The Bank of Ireland deal secured only €340 million of orders on a day of heightened political drama in London over Brexit, and as investors speculated on what moves the European Central Bank (ECB) would make to reboot euro zone inflation and the wider economy. Bank of Ireland decided to postpone the transaction, concerned by how the bonds would trade afterwards.

The ECB has since cut its deposit rate to -0.5 per cent and flagged a restart of its multi-trillion-euro quantitative easing bond-buying programme, which will keep bond rates depressed, in November.

The Iseq financials index has since rallied almost 10 per cent, indicating that the market nervousness has eased slightly.

“This is a very strong endorsement for the Irish banking sector, notwithstanding the fact that we are going into a difficult period with Brexit,” AIB chief financial officer Donal Galvin said of Wednesday’s transaction.

Bank of America Merrill Lynch, Barclays, Goodbody Stockbrokers, JP Morgan, Goldman Sachs and Morgan Stanley managed the deal.

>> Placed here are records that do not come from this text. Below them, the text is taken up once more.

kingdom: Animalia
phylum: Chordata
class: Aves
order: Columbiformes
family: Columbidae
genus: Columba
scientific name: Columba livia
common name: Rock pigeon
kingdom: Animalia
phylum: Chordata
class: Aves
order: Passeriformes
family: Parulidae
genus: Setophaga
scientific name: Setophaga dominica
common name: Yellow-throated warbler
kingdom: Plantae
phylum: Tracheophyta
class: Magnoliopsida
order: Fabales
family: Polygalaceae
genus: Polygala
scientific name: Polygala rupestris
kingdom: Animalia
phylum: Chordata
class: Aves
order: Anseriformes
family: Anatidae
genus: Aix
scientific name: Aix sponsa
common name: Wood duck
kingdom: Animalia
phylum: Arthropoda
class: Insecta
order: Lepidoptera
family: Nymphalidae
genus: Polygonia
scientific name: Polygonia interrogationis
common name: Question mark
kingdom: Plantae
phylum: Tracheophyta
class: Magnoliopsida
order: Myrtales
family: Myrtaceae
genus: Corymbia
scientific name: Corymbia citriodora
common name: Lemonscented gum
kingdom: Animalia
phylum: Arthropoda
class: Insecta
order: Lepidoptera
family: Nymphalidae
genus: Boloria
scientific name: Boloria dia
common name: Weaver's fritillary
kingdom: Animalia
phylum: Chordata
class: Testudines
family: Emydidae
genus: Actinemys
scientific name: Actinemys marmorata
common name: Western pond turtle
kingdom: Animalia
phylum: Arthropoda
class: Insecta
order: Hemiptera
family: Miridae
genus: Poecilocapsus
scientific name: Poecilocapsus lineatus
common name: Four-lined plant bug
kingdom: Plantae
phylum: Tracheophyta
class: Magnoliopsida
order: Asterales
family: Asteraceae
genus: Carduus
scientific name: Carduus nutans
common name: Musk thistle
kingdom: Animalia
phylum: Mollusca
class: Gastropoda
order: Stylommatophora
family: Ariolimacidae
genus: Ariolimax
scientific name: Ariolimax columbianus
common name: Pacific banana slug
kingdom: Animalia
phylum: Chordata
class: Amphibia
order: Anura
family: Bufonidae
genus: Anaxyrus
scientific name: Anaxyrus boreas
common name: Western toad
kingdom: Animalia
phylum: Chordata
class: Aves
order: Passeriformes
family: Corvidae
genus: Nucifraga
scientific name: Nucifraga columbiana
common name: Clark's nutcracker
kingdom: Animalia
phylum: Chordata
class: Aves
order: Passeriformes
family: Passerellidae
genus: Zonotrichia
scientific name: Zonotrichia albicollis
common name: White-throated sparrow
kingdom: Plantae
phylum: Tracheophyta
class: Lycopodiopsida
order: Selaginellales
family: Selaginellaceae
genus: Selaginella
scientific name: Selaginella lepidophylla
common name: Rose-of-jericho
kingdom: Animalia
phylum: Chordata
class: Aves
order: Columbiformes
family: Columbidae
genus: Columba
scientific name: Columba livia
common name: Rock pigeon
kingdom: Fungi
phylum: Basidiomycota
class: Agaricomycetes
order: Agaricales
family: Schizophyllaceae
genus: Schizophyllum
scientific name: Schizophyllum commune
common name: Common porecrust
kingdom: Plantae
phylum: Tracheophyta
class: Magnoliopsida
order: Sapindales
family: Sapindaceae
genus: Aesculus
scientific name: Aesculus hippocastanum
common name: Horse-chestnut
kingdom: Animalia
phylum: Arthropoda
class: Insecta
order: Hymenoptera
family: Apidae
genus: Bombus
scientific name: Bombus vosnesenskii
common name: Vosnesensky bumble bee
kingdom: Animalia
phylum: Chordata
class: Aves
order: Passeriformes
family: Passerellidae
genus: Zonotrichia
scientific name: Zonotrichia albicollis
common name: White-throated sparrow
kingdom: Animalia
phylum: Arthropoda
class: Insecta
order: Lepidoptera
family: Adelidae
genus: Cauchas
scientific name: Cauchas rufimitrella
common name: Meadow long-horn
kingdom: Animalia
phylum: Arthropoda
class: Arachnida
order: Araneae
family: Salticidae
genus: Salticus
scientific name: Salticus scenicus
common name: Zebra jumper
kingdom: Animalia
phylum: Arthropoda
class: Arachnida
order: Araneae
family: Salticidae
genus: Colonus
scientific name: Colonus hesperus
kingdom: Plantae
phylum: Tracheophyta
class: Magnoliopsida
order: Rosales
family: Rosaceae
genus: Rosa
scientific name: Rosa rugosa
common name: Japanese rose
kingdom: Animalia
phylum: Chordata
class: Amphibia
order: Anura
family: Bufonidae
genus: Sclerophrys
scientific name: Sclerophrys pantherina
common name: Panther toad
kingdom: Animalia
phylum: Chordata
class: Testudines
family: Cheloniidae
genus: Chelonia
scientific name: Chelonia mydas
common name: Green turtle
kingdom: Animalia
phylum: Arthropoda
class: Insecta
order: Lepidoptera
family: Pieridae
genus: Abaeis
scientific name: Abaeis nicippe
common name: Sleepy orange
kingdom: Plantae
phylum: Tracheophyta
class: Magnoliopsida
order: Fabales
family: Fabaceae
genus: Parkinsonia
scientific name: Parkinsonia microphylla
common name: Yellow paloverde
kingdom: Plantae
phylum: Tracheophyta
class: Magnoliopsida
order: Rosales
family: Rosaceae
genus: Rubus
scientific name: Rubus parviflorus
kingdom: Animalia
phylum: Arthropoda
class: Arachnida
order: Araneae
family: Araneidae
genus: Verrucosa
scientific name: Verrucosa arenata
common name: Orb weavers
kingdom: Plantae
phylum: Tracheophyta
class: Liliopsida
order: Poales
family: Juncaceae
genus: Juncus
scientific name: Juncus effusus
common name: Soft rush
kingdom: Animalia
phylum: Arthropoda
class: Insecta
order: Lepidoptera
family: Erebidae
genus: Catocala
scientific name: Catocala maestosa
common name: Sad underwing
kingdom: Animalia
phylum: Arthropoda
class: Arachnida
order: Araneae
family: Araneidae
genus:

Market sources said that because the AIB deal was considered a so-called benchmark transaction, with €500 million of notes on offer, it attracted a category of investors that ignore smaller issuances.

There is speculation in the market that Bank of Ireland may return to the bond investment community in the coming weeks with its postponed deal. PTSB also tapped the debt markets on September 20th, selling €300 million of senior bonds.